Double Pyramid or Skewed Variation (light to heavy to light)
The double pyramid typically progresses in intensity and workload from light to heavy, then returns to light/moderate loads to complete the routine. A sequential progression in workload intensity is used, similar to the pyramid structure, with workloads then being reduced for several more sets. This method enhances technique, muscular endurance and hypertrophy, as well as being a simple way to increase overall workload.

10 x 60%, 7 x 74%, 4 x 86%, 2 x 90%, 5 x 78%, 10 x 65%
8 x 65%, 5 x 78%, 3 x 88%  1 x 94%, 5 x 80%, 8 x 67%

Ascending Reps
Ascending reps are sometimes applied through the power phase, ordinarily with Olympic-style movements in order to stimulate power production in the final sets of the exercise. They can be effective in stimulating the work ethic in the early training phases as well.

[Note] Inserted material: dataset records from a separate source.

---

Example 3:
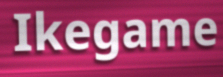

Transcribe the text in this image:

Ikegame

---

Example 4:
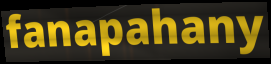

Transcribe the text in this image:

fanapahany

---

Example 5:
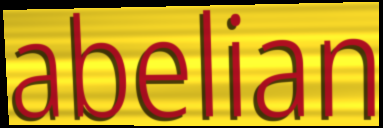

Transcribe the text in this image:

abelian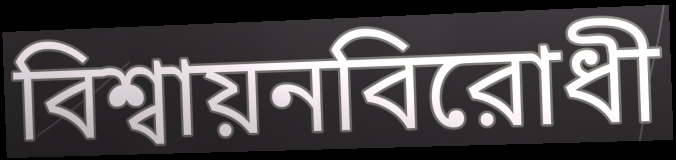
বিশ্বায়নবিরোধী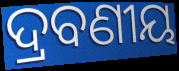
ଦ୍ରବଣୀୟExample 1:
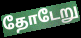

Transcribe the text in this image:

தோடேறு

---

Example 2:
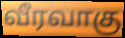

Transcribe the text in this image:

வீரவாகு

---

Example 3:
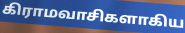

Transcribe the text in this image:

கிராமவாசிகளாகிய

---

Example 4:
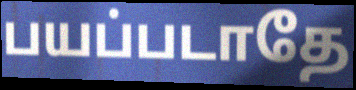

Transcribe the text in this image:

பயப்படாதே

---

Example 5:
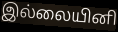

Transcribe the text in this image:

இல்லையினி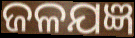
ଜଳଯଜ୍ଞ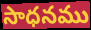
సాధనముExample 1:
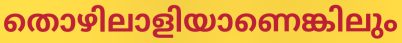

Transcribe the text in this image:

തൊഴിലാളിയാണെങ്കിലും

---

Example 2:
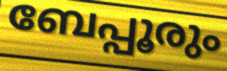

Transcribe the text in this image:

ബേപ്പൂരും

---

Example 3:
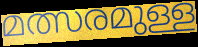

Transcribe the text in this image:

മത്സരമുള്ള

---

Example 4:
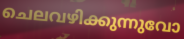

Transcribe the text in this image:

ചെലവഴിക്കുന്നുവോ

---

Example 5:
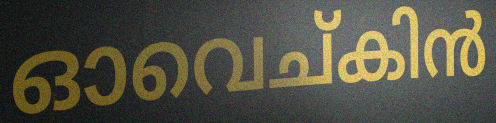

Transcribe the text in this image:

ഓവെച്കിൻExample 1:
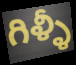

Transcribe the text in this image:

గిళ్ళీ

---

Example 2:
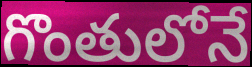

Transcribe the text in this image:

గొంతులోనే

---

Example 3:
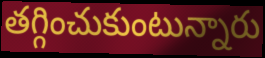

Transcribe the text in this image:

తగ్గించుకుంటున్నారు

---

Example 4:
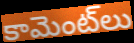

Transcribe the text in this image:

కామెంట్‌లు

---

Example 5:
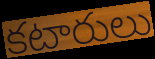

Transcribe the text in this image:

కటారులు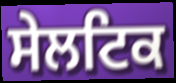
ਸੇਲਟਿਕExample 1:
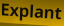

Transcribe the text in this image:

Explant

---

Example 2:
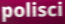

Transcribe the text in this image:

polisci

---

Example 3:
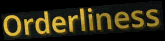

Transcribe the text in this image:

Orderliness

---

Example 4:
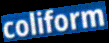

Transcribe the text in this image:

coliform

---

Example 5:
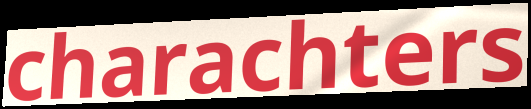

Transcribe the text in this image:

charachtersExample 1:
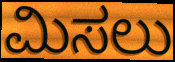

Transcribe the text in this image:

ಮಿಸಲು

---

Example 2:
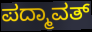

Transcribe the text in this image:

ಪದ್ಮಾವತ್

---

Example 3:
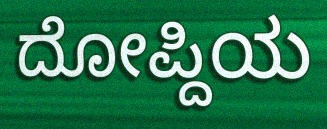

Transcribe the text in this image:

ದೋಪ್ದಿಯ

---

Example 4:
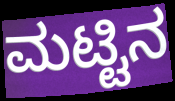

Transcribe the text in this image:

ಮಟ್ಟಿನ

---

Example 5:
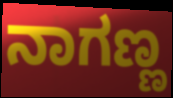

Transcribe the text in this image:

ನಾಗಣ್ಣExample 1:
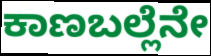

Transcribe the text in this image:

ಕಾಣಬಲ್ಲೆನೇ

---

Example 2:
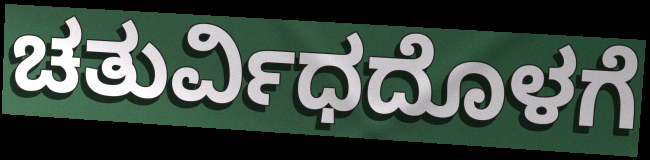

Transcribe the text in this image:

ಚತುರ್ವಿಧದೊಳಗೆ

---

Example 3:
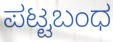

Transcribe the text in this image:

ಪಟ್ಟಬಂಧ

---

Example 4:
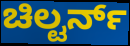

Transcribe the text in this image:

ಚಿಲ್ಟರ್ನ್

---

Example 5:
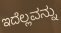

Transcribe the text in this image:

ಇದೆಲ್ಲವನ್ನು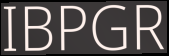
IBPGRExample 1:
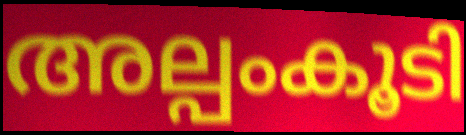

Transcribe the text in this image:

അല്പംകൂടി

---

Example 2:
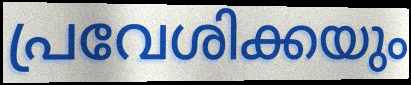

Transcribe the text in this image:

പ്രവേശിക്കയും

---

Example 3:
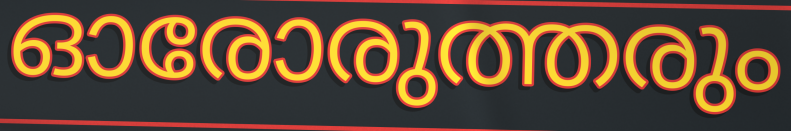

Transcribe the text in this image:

4 x 65%, 4 x 70%, 5 x 75%, 8 x 78%
3 x 72%, 3 x 77%, 4 x 80%, 6 x 83%

A positive aspect of this loading and unloading scheme would be enhanced neuromuscular stimulation. Alternating the loads from set to set improves force production and promotes the recruitment of fast twitch fibers. The lifter follows a heavier set with a lighter set. Lighter loads are performed dynamically with great speed. 

8 x 65%, 6 x 78%, 4 x 85%, 3 x 88%, 6 x 80%, 3 x 90%, 4 x 80%
6 x 67%, 4 x 80%, 4 x 88%, 3 x 82%, 2 x 92%, 4 x 82%

Single Set to Exhaustion
This is sometimes used with 2 or 3 sets. It is not often used as a method for strength training. Leading sport scientists have conducted valid testing and evaluation studies and presented evidence of the questionable results obtained for sport-specific applications. 

60-78% of 1-RM performed to muscular failure.


4-day/week Split Routine Variation Examples
1.) Upper body movements, Days 1 & 3
     Lower body movements, Days 2 & 4 

     Heavy, Days 1 & 2; Light, Days 3 & 4

2.) Pushing movements, Days 1 & 3
     Pulling movements, Days 2 & 4

     Heavy, Days 1 & 2; Light, Days 3 & 4

3.) Upper body pushing, Days 1 & 3
     Lower body and pulling movements, Days 2 & 4

     Heavy, Days 1 & 2; Light, Days 3 & 4  

4-day/week Full Body
     Heavy, Days 1 & 2; Light/moderate, Days 3 & 4
Note: Usually designed with Olympic-style movements and variations as daily core exercises. Power is emphasized as the ultimate objective in training.

2-day/week Full Body
     Heavy, Day 1; Medium, Day 2; Light, Day 3 - 
or  Heavy, Day 1; Light, Day 2; Medium, Day 3
Note: Daily routine will often stress different planes of movement for each major muscle group from workout to workout. 

3-day/week Total Body - Alternating Weekly
Workout A: twice during Week 1, once during Week 2, e.g., A-B-A
Workout B: once during Week 1, twice during Week 2, e.g., B-A-B
Note: Promotes great recovery and recuperation. Intensity and workloads can be maintained at higher levels for longer periods vs. the traditional total-body, 3-times/week plan.


The key to good results is strategic and logical progressions in the periodic training plan. Prescribing appropriate load resistance assignments in view of the individual's current strength/power levels is one of the most important factors in reaching the desired levels of performance. This includes manipulation of sets and repetitions to conquer specific qualities of strength and power the athlete may be lacking.